罪人令嬢は、二度目の人生でも幸せになれない~誰にも愛されていないと信じたまま、私はまた笑う~

医者は静かに頷き、使い込まれた革鞄を探り始めた。

手つきは慎重で、中から小さな硝子瓶を取り出す。

瓶の中には、金色の薬がいくつか転がっていた。

「これが、その薬です。最高級の品でして、副作用もほぼ見られません」

彼は薄い微笑を浮かべ、硝子瓶を光にかざした。

「一週間分、七錠。今後のご贔屓を願いまして、お安くしておきます。一日一錠で、一錠につき十銀貨頂戴いたします」

私はその数を聞き、頭の中で素早く計算を走らせた。

一ヶ月で三金貨。

タロシア公爵令嬢である私にとっては、取るに足らない端金だ。

一度の夜会のドレス代にも満たない。

しかし、一般の領民や平民にとっては、一年を遊んで暮らせるほどの莫大な金額となる。

貴族でなければ、この薬を長く継続して買い求めることは不可能だろう。

私に資金があることを見越しての価格設定だ。

だが、その程度の出費でこの頭を締め付ける幻聴が止むのなら、安い買い物だった。

私は頷き、購入の意思を示そうと口を開きかけた。

その時、傍らに控えていたナミスが一歩前に出た。

「待て」

低く、鋭い声だった。

私は驚いてナミスを見上げる。

彼の栗色の瞳は、医者の手にある硝子瓶ではなく、医者の顔を鋭く射抜いていた。

「他に、誰に売っているんだ。これは」

その問いには、静かな殺気が混じっている。

医者の微笑がピクリと引きつり、硝子瓶を持つ指先がわずかに硬直した。

「……それは」

医者は視線を落とし、言葉を濁した。

「裏の商売の掟です。顧客の情報を漏らせば、僕の首が飛びます。どうか、ご容赦を」

プロとしての頑なな態度を崩さない。

ナミスの顎の筋肉が引き締まり、拳が固く握られるのが見えた。

「どうしたの、ナミス」

私は彼の袖を軽く引いた。

ナミスは一瞬だけ目を伏せ、すぐに元の穏やかな従者の表情を作って私を振り返った。

「……いいえ。なんでもありません」

口ではそう言いながらも、彼の目にはまだ警戒の色が色濃く残っている。

何か、思い当たることでもあるのだろうか。

少しの不安が胸をよぎる。

医者の態度は不透明で、出処の知れない薬に依存することの危険性は理解している。

けれど、ここで取引を止めるわけにはいかなかった。

表の医者を呼べば、私の精神の崩壊が王都へ報告され、間違いなくカシリア殿下や父様に見捨てられる。

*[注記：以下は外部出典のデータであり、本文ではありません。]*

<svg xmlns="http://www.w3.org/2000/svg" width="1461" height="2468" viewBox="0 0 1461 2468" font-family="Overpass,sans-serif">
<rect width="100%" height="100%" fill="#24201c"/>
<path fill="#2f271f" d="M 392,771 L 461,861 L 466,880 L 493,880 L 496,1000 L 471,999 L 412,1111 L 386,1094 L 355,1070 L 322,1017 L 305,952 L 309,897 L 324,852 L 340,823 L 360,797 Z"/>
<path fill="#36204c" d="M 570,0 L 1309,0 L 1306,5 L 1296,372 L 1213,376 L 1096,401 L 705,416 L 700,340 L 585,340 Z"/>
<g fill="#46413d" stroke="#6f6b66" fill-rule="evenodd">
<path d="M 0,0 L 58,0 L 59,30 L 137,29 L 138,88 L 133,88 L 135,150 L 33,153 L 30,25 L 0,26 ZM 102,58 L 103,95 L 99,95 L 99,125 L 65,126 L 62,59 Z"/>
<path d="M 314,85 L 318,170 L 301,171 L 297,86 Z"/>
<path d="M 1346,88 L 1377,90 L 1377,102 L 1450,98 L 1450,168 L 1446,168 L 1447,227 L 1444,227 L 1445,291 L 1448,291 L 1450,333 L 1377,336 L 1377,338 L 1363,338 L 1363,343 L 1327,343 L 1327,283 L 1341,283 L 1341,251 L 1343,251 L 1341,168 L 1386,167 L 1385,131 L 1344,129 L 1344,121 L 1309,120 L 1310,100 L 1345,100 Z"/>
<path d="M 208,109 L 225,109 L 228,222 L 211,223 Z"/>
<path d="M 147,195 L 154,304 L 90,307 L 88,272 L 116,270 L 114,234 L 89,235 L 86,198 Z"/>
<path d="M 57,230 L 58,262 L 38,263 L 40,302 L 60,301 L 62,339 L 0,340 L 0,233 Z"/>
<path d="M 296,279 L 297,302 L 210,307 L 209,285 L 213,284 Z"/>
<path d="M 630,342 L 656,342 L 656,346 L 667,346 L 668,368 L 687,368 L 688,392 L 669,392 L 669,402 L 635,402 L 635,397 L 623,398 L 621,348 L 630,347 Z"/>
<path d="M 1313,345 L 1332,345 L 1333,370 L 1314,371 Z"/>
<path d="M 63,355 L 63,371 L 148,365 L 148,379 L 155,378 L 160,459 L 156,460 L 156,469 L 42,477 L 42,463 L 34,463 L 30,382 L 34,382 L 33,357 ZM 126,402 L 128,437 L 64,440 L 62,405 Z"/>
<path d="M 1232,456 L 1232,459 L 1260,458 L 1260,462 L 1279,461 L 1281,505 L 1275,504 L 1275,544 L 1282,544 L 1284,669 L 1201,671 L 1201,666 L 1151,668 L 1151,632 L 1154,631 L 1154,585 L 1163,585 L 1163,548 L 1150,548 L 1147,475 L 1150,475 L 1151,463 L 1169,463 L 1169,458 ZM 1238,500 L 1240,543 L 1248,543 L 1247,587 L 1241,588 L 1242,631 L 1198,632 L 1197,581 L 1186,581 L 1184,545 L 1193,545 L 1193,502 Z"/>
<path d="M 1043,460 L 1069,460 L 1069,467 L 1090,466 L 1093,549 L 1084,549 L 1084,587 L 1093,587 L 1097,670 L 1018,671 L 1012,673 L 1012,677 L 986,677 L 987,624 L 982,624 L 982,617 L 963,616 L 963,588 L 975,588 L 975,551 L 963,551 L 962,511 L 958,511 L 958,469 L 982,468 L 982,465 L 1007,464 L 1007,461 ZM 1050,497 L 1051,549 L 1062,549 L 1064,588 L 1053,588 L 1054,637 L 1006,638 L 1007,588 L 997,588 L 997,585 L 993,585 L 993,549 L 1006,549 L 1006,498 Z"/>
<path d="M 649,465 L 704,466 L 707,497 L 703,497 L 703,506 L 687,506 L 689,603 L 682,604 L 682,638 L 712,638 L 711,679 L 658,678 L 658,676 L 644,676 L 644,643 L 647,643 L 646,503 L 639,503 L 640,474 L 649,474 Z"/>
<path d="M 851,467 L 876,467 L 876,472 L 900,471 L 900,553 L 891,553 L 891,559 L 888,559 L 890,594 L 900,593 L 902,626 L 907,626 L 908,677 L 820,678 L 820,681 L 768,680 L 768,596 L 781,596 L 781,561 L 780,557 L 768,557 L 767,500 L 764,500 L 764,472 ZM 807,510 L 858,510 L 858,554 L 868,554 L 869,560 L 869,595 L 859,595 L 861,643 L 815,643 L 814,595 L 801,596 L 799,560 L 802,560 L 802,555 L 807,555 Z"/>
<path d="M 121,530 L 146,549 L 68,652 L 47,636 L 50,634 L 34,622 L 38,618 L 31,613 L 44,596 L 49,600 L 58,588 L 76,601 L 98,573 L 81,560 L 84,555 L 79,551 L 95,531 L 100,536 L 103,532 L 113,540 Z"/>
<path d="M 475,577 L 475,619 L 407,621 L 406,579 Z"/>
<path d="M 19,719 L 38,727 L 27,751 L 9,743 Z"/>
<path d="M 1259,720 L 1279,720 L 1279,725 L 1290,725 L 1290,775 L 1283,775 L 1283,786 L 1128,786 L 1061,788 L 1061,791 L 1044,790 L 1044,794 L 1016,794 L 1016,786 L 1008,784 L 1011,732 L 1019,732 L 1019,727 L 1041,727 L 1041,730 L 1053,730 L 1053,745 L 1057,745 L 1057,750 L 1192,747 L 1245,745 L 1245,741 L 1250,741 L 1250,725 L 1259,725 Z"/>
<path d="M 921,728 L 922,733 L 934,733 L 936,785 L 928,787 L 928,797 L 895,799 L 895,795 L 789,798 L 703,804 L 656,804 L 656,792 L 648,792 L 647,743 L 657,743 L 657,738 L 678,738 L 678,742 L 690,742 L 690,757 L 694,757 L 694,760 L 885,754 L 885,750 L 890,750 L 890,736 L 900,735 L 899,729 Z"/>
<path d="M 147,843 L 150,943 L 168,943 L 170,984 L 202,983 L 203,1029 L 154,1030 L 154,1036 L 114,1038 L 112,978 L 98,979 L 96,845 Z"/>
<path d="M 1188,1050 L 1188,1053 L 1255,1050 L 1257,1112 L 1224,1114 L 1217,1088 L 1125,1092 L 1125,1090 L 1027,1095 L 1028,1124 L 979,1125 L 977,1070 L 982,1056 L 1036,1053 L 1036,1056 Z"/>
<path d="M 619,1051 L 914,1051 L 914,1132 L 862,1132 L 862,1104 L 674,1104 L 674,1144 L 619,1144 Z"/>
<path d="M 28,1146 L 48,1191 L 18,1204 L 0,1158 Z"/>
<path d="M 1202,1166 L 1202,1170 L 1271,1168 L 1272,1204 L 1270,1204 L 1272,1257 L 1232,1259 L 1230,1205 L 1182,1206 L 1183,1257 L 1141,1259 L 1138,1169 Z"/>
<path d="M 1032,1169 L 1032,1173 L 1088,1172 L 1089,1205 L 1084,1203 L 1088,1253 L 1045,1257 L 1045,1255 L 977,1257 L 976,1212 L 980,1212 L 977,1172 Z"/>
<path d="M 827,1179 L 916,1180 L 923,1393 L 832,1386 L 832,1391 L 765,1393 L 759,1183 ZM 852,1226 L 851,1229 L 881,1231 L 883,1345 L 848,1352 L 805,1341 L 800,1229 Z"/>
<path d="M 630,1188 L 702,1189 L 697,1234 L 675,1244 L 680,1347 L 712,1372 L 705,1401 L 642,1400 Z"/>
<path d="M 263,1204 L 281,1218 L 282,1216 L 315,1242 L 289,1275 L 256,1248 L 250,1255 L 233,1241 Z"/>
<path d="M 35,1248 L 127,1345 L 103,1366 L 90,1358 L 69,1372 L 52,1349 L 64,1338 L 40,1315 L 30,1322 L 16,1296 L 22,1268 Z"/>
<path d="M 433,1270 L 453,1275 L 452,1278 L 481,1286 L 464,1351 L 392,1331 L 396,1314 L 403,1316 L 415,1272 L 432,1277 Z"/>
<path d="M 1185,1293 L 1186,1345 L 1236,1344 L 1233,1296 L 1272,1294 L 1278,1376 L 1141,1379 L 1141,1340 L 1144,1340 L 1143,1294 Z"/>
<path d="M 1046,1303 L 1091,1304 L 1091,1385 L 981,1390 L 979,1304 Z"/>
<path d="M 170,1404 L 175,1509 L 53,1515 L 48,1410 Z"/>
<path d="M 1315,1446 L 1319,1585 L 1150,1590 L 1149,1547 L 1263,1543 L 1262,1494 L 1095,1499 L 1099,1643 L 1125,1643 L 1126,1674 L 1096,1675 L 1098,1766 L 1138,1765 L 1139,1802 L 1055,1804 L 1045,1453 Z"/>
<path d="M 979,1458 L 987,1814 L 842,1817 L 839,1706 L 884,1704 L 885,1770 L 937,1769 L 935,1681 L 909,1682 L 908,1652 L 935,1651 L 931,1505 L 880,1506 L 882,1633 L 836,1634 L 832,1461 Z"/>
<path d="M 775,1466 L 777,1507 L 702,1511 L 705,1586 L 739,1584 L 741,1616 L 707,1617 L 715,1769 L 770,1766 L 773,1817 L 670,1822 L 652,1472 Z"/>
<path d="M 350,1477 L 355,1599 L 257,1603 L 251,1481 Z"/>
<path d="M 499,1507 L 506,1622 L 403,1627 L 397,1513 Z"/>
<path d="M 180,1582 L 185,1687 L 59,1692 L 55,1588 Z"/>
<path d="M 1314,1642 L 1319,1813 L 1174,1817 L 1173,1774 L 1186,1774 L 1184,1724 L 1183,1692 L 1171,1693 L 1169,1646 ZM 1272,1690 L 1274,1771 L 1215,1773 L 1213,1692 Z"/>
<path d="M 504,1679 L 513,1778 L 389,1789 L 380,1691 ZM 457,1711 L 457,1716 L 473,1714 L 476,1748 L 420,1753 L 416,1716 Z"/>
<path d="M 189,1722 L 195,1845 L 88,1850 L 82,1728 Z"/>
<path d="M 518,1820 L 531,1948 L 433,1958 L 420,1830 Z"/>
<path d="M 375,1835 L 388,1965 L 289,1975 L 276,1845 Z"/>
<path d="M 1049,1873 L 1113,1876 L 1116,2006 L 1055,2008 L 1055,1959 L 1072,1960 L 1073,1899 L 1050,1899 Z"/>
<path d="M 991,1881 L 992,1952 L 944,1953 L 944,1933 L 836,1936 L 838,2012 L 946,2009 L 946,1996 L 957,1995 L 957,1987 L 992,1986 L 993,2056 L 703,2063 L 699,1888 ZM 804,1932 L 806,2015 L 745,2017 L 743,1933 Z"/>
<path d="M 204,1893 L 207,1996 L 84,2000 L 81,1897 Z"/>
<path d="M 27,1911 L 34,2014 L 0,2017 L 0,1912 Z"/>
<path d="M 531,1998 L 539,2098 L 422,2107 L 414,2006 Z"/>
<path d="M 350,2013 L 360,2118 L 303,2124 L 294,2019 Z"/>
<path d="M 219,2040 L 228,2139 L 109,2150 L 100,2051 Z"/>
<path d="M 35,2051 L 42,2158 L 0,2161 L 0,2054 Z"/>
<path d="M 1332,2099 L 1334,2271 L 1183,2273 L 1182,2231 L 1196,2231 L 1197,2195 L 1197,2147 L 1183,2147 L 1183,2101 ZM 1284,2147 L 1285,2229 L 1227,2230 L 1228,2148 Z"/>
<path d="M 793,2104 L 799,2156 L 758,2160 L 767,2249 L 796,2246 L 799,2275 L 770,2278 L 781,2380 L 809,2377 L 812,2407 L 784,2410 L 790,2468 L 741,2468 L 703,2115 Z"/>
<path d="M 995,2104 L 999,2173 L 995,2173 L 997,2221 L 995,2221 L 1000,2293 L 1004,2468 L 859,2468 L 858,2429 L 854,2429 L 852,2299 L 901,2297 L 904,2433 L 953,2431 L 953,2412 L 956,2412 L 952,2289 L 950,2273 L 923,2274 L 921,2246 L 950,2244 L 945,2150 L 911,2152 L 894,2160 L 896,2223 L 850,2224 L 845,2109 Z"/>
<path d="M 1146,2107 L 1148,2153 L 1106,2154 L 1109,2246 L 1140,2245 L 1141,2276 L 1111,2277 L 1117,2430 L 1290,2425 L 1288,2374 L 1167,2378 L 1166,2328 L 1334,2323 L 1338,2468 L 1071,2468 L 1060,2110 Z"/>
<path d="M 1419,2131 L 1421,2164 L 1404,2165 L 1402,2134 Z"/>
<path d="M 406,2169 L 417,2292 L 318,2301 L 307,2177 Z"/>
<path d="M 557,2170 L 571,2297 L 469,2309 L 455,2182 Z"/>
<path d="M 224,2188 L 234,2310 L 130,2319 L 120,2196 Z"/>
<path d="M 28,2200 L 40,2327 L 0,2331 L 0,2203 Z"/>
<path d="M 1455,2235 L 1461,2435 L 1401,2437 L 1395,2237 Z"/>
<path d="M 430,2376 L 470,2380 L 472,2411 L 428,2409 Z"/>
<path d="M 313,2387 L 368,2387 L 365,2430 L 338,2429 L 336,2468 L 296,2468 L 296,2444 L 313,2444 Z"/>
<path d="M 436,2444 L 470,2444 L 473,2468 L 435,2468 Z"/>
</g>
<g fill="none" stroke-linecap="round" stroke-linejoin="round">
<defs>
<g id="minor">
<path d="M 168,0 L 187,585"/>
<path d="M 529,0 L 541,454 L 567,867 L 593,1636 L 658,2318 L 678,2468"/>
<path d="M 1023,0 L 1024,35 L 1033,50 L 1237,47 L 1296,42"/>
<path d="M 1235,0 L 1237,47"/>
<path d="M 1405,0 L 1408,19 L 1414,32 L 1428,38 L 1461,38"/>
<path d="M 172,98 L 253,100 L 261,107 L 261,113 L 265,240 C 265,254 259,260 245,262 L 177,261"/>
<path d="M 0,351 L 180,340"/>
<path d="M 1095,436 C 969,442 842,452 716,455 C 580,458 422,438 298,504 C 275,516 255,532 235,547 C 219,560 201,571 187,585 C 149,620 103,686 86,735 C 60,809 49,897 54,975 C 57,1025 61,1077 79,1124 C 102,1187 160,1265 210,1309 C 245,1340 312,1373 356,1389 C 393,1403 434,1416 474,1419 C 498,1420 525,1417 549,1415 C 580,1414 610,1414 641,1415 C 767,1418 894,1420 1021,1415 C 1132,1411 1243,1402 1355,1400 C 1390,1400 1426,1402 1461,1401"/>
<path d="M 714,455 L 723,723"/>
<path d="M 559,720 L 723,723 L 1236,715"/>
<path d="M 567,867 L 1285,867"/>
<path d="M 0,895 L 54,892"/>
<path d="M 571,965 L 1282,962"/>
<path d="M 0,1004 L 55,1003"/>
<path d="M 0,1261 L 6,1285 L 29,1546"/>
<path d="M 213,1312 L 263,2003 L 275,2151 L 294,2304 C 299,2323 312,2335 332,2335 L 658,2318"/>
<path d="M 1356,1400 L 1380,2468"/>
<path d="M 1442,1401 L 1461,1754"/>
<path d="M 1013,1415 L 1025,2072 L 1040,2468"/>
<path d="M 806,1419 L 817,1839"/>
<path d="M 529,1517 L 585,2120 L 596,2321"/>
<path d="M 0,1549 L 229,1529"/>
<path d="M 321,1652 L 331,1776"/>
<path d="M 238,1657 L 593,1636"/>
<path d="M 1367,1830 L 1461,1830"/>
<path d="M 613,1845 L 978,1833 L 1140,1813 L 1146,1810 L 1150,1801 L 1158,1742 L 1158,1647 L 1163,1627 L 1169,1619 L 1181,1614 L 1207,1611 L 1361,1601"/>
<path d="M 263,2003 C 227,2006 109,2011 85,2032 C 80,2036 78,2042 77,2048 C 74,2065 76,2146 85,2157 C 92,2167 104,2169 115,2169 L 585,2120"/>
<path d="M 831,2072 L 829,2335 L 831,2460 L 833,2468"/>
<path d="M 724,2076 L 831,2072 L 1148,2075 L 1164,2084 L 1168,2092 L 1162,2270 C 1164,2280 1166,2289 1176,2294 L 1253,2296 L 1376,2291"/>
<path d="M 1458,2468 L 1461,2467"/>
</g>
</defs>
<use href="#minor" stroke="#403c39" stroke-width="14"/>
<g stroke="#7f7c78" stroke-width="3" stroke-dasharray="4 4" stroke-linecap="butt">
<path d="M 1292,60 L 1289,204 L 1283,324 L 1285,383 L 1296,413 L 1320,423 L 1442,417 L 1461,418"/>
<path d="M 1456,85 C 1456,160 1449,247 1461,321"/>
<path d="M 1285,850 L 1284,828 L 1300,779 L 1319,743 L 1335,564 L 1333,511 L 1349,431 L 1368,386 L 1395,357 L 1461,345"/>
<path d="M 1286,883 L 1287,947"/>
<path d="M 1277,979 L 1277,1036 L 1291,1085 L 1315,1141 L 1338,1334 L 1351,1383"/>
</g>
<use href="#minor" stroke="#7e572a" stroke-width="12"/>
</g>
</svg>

確認する術もないまま、私はただ一つの選択肢に縋るしかなかった。

私は銀貨を数え、医者に手渡した。

硬貨が触れ合う冷たい音が、薄暗い部屋に響く。

医者は恭しく頭を下げ、硝子瓶を卓の上に置いた。

「では、僕はこれで失礼いたします。どうか、お大事に」

彼が立ち上がると同時に、ナミスが無言で背後に回り、厚い黒布で医者の目を覆った。

ガーナー領の屋敷の構造を覚えさせないための処置だ。

「こちらへ」

ナミスは短い声で促し、目隠しをされた医者の腕を取って部屋から連れ出した。

扉が閉まり、足音が遠ざかっていく。

部屋には、私と卓の上の硝子瓶だけが残された。

窓から差し込む斜陽が、鈍い金色の錠剤を妖しく照らし出している。

私はゆっくりと手を伸ばし、硝子瓶を手に取った。

硝子の冷たさが、手のひらから伝わってくる。